Answer these questions from the finance litigation briefing:
1. How long was the initial fixed interest rate period in the offer?
2. Under clause 14 of the mortgage conditions, what could the lender require by giving one month's notice?
3. To what margin over base rate did the defendant say it would increase after the fixed term ended?

EXTRACT TO READ:
---
Finance litigation briefing February 2015: report and review on the latest cases and issues

24 February 2015


Our finance litigation experts bring you the latest on the cases and issues affecting the lending industry.

Right to vary interest rate not inconsistent with contract terms

The court had to determine whether terms included in a mortgage offer conflicted with the mortgage conditions, thereby affecting the lender's ability to increase the interest rate and call in the loan.

In Alexander (as representative of the "Property 118 Action Group") v West Bromwich Mortgage Company Ltd, the loans in question were buy-to-let mortgages. The provisions in issue were:

  • a clause in the offer which provided for an initial two-year fixed interest rate after which the rate of interest would revert to being a variable rate (the Bank of England base rate with a premium of 1.99%); and
  • clause 5 of the mortgage conditions which provided that the lender could vary interest for a number of reasons, including to reflect market conditions.

In addition, clause 14 of the mortgage conditions provided that the borrower might be obliged to repay the loan in full in a number of circumstances including if the lender gave one month's notice requiring such payment whereas the offer said the term was 25 years.

The mortgage conditions also contained a priority clause that provided that the terms in the offer of loan would prevail in the case of inconsistency.

After the end of the initial fixed term, the defendant notified the claimant and other "non-consumer" borrowers that it was to increase the margin over base rate to 3.99%.
---
DATA BELOW:
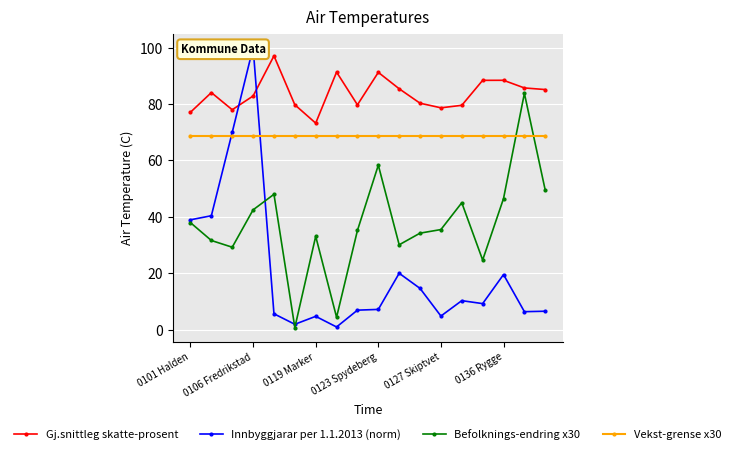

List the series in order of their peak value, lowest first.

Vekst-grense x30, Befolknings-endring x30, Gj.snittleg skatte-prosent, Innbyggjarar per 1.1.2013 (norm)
---
THE COMPLETED TASK:
1. Two years.
2. Repayment of the loan in full.
3. 3.99%.